A hearing is an effective way to gather information needed for the decision to bar someone from gambling. Hearings are usually held at our offices.
Independent Gambling Authority
45 Grenfell Street
People living in regional areas can request a phone hearing.
Who attends the hearing
At least two members of the Independent Gambling Authority (IGA) Board will conduct the hearing.
You need to attend if you are:
- the person who initiated the barring – the complainant
- the person who needs help with gambling – the respondent (in special circumstances an order will be made without the respondent present).
You can ask people to attend who can:
- give evidence about the problem
- give you personal support – eg trusted friend or family member
You can also bring your lawyer.
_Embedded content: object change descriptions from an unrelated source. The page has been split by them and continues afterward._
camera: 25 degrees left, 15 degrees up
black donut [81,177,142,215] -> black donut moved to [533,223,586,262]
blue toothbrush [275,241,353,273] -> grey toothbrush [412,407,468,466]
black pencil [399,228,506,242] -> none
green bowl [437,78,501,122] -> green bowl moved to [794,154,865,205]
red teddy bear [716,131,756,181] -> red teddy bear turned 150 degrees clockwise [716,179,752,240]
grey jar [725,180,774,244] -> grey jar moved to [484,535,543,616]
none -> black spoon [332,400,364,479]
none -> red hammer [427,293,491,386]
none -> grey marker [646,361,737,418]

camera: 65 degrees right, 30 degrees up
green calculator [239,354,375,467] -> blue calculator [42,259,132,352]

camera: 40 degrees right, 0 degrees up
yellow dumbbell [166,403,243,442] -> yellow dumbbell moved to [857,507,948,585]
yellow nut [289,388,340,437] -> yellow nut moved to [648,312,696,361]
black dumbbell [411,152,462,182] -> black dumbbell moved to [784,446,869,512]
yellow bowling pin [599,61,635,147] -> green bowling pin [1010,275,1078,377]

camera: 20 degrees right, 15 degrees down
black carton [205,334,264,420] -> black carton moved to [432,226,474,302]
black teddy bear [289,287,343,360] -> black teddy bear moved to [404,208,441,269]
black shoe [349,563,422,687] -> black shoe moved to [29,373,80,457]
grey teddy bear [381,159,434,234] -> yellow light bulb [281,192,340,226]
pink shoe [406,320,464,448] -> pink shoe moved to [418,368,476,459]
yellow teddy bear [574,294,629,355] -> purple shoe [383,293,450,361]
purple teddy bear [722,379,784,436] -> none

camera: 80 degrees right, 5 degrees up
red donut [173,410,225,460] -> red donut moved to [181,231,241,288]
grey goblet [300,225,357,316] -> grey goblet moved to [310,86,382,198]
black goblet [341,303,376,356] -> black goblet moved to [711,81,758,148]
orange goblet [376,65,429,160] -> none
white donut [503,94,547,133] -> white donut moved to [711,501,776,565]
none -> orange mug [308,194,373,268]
However, the IGA does not have the power to award costs between parties.
What you'll need
You will need to bring:
- photo identification – eg drivers licence
- any information you think supports your case
- people who can appear as witnesses.
What happens at the hearing
Hearings are usually informal. But people who are giving evidence must take an oath or affirmation. Witnesses will enter the room when they are called but do not need to remain after they have given evidence.
The person who initiated the barring and the person who needs help with gambling remain in the room during the hearing.
First, the person who initiated the barring makes submissions and gives evidence. IGA members will probably ask them questions. Then, their witnesses are asked to give evidence and answer any questions.
Next, the person who needs the help with gambling can make submissions and give evidence. IGA members will ask them questions. Then, their witnesses can give evidence and answer any questions.
Hearings are recorded electronically.
The hearing can be cancelled and a new date set if:
- the person who initiated the barring or the person who needs help with gambling do not turn up for the hearing
- more information is required from either person
- a summons has not been served to the person who needs help with gambling.
The hearing must be cancelled if the person who needs the help with gambling has a complaint against them under the Domestic Violence Act 1994. The hearing can’t begin again until the domestic violence complaint ends.
Outcome of the hearing
Board members will try to make the order and have it available in writing straight away if an outcome is urgent. Reasons for a decision can also be given verbally, then given in writing within seven days.
If an outcome isn't urgent, members can decide and make orders after the hearing has ended, then deliver reasons for the decision in writing within seven days.